Guy Rocher est un des représentants, de plus en plus clairsemés, d’une génération qui, façonnée par les cours classiques dans un Québec clérical, s’est servie de cette formation rigoureuse pour faire sortir le peuple québécois du cadre religieux. Comme beaucoup d’autres dont des entretiens biographiques ont été publiés dernièrement (Denis Vaugeois, Georges Leroux), on est étonné de l’entendre ne dire que du bien de cette éducation dans la foi, alors que les échos qu’en reçoivent aujourd’hui ceux qui n’ont pas connu cette époque sombrent plutôt dans l’anathème. Pour Rocher, le collège classique a été une bénédiction (« C’est au collège que j’ai découvert le goût de l’étude et ce goût d’apprendre »), et ses années à la Jeunesse étudiante catholique (JEC) – dont la devise sert de titre à ce premier tome – se sont avérées éminemment stimulantes et formatrices. Même les universitaires qu’il rencontre en France dans l’après-guerre sont renversés par les idées progressistes du jeune jéciste qui vient à peine d’entamer la vingtaine : « Quand, en réponse à leurs premières questions très prudentes, je leur dis ce que je pensais du marxisme, […] ils ouvraient les yeux grands comme des dollars et n’en croyaient pas leurs oreilles ».
De retour au pays, c’est d’ailleurs à cause de sa prise de position pour les grévistes de l’amiante (1949), qui indispose le pouvoir politique subventionnaire de l’Université Laval, que Guy Rocher est poussé à aller voir ailleurs s’il y est. À Harvard, il sera exposé aux enseignements du sociologue Talcott Parsons, dont la pensée l’habitera toute sa vie. Le doctorant est toutefois tellement brillant qu’il pourra rapidement réintégrer la Faculté des sciences sociales du père Georges-Henri Lévesque, son principal mentor et parrain. « Monsieur Rocher… la province de Québec a besoin de vous ! » lui aurait en effet lancé le recteur Vandry, devant se rendre à l’évidence après avoir été lui-même la cause principale de son exil. Huit ans plus tard, en 1960, Rocher fera le saut vers l’Université de Montréal.

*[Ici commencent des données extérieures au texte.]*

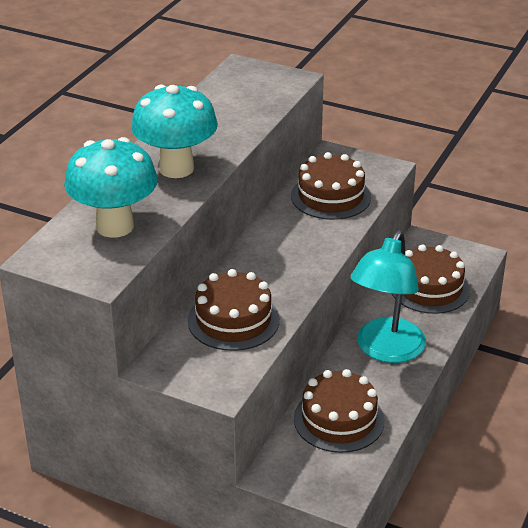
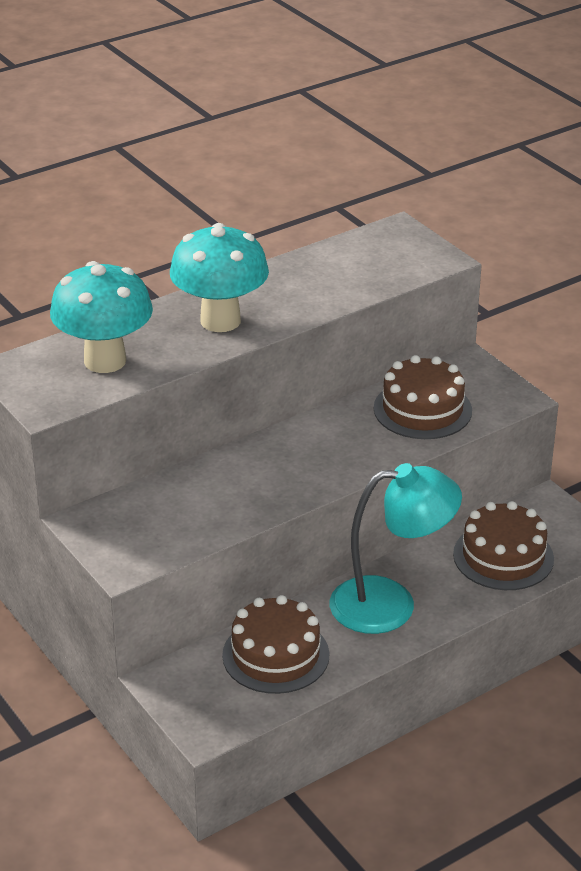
camera: 30 degrees right, 0 degrees up
brown cake [188,269,280,351] -> none
turquoise lamp [350,230,426,363] -> turquoise lamp turned 150 degrees counterclockwise [330,463,462,634]

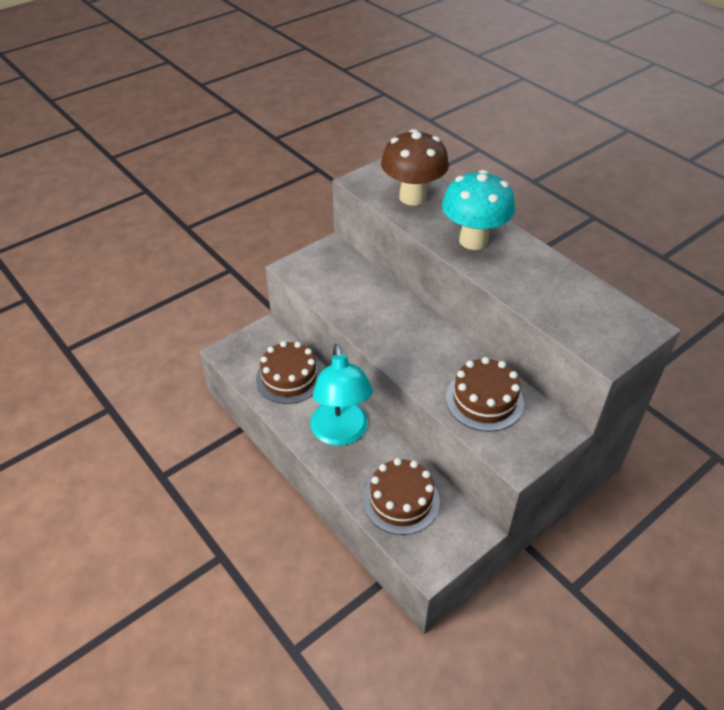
camera: 85 degrees right, 10 degrees up
turquoise mushroom [50,261,153,373] -> brown mushroom [381,129,449,206]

Le livre se termine sur une description détaillée (70 pages) des travaux de la commission Parent (1961-1964), qui débouchera notamment, comme on le sait, sur la création d’un ministère de l’Éducation. Cette section passionnante suffirait à elle seule à établir l’intérêt du livre.
En refermant celui-ci, de Guy Rocher, on retiendra la richesse des souvenirs et les qualités intellectuelles et humaines ; de Pierre Duchesne, la minutie du travail (plus de 1 200 notes), les qualités de pédagogue (ses explications sur les particularités d’une époque révolue, par exemple sur la structure et le déroulement concret du cours classique, rendront son livre accessible aux lecteurs de toutes origines et de toutes générations) et une volonté manifeste de ne pas laisser mourir une époque déjà presque oubliée mais dont nous sommes issus.